● Text block:
Recently, a large number of papers have applied this model to a variety of markets. Several of the studies investigate the model's implications for the cross-section of stock returns. Bansal, Robert Dittmar, and Christian Lundblad 8 document that the cash flows of "value stocks," stocks of companies with high book values relative to their market values, vary more with news about future consumption growth than the cash flows of "growth stocks," stocks of companies with low book-to-market values. In the long-run-risk model, this larger covariance makes investors perceive value stocks as more risky. They therefore demand a higher compensation for holding them, explaining the value premium. Lars-Peter Hansen, John Heaton, and Nan Li 9 document that the covariance between cash flows and news shocks will depend on how the estimation deals with time trends.
Long-run risk provides interesting new interpretations of average premiums, but by itself implies constant premiums. Therefore, long-run risk does not explain the predictability of asset returns, or the high volatility of returns. I will discuss later some recent attempts at combining long-run risk with time variation in risk.
Most papers on long-run risk treat expected consumption growth as unobservable -- that is, a latent variable. As a consequence, it can be difficult to estimate the amount of long-run risk in the data. To get a sense of the amount of long-run risk in the Bansal and Yaron (2004) model, Jason Beeler and Campbell 10 simulate data from the model and run forecasting regressions of future consumption growth based on current price-dividend ratios. They can explain more than 30 percent of the variation in the simulated data at the 5-year horizon, and so they conclude that the amount of long-run risk in this particular quantitative implementation is too large.

● Listing:
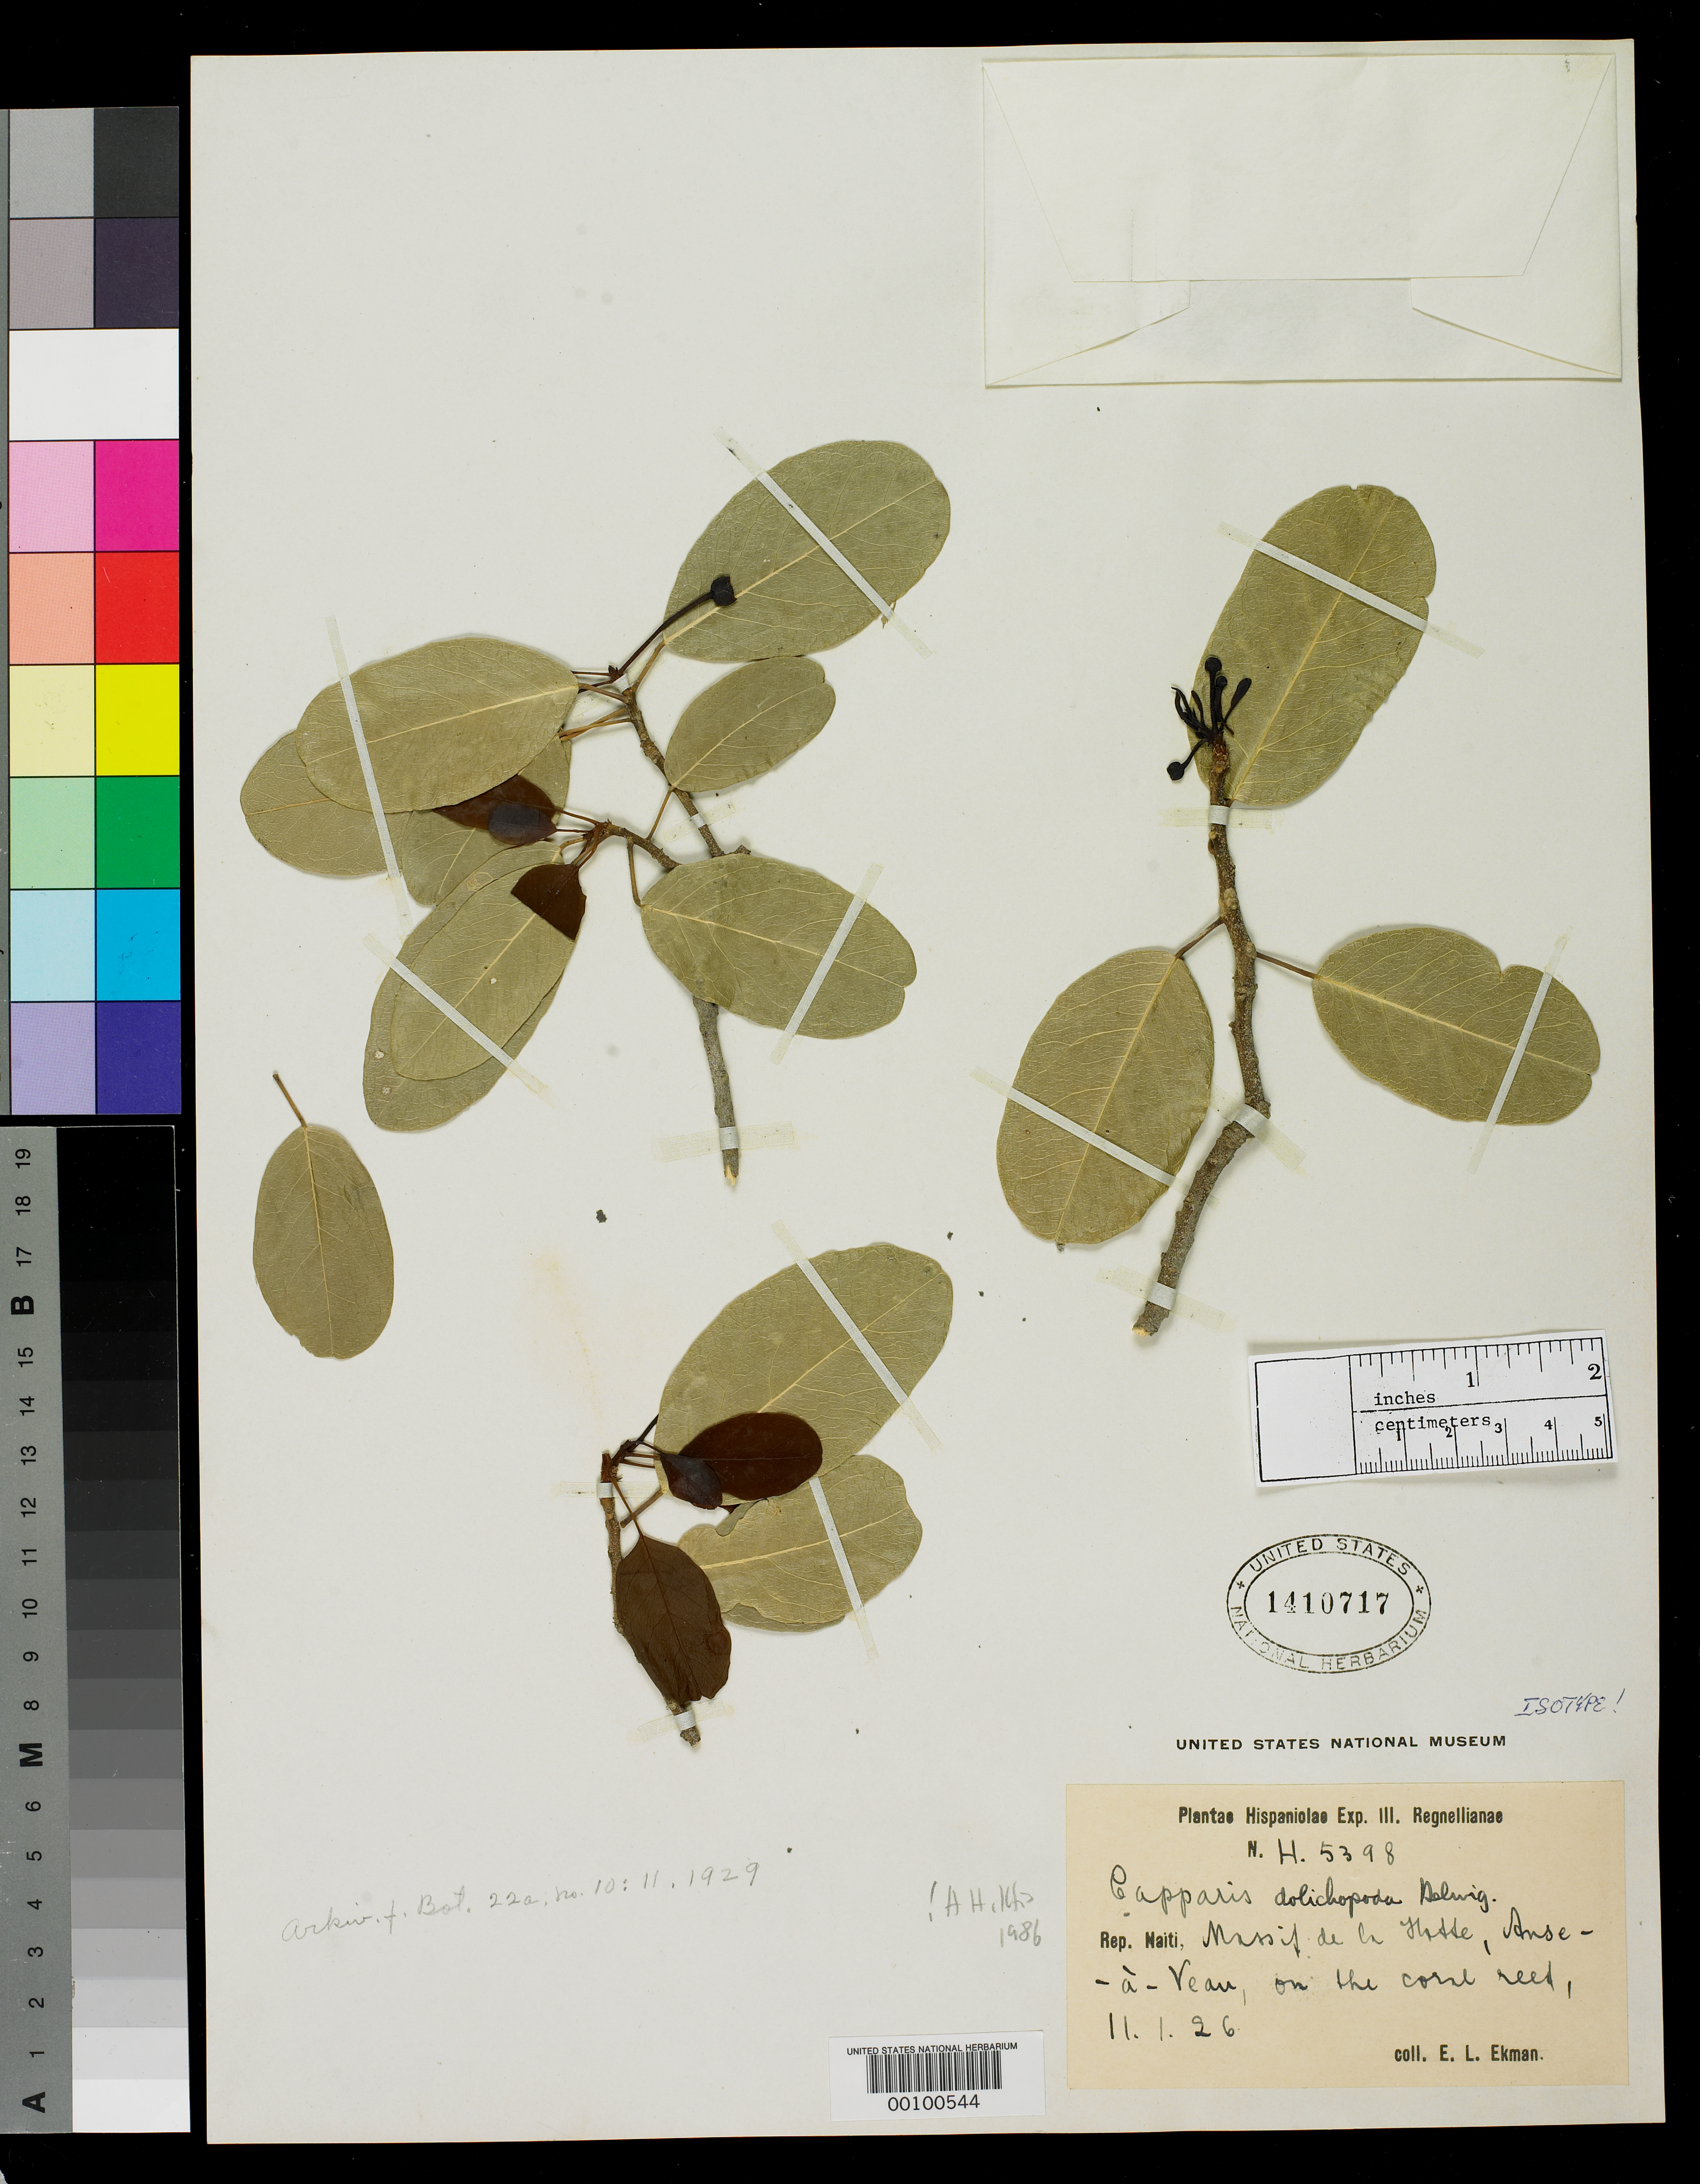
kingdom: Plantae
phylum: Tracheophyta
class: Magnoliopsida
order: Brassicales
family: Capparaceae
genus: Capparis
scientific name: Capparis dolichopoda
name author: Helwig in Urb.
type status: Isotype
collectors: E. L. Ekman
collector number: H 5398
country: Haiti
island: Hispaniola Island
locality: Massif de La Hotte.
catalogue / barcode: US 1410717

● Set of tasks:
1: Translate this sentence from the passage on long-run risk into Spanish: "Long-run risk provides interesting new interpretations of average premiums, but by itself implies constant premiums."
2: Write the next few sentences of the passage on long-run risk, following on from its final sentence.

● Results of the tasks:
1: El riesgo de largo plazo ofrece interpretaciones nuevas e interesantes de las primas promedio, pero por sí solo implica primas constantes.

2:
Martin Schneider and I 11 investigate the implications of a model with Epstein-Zin utility for nominal government bond prices. We estimate the joint dynamics of consumption growth and inflation and document that higher inflation today is bad news for future consumption growth. Since long-term bonds are assets with low payoffs in states when inflation is surprisingly high, investors demand compensation for holding long bonds. The model thus predicts that long bonds pay higher returns on average than short bonds - hence it can explain positive slope in the nominal term structure of interest rates.
In 1984, Thomas Rietz advanced the idea that rare disasters in consumption make investors worry more about holding stocks and thus may explain a large equity premium. Disasters are rare, so their frequency, size, and duration are difficult to measure. One approach is to calibrate these disasters to well-known crisis events, like the Great Depression, as I did in a 2004 paper written with Francis Longstaff. Another possibility is to treat them as peso problems, which investors fear, but which are not observed in the data sample.
Like long-run risk, disasters provide new interpretations of average premiums, but they do not provide any mechanism for volatility in stock valuations. To generate volatility, or predictability of returns, the probability of a disaster has to vary over time, so that consumption growth is heteroskedastic. I will discuss recent research later in this article that combines disasters with such time-varying risk.
Disasters often affect the returns on both stocks and bonds (for example, in most countries, stock and bond values crashed during the two World Wars). This means that they may affect the average level of returns on these assets, but not their difference -- the equity premium. There are few examples in history where disasters affect only stocks (for example, the Great Depression, or Argentina in 1998-2001.) Robert Barro 12 documents these historical disasters and develops a model that allows disasters to affect stocks and bonds.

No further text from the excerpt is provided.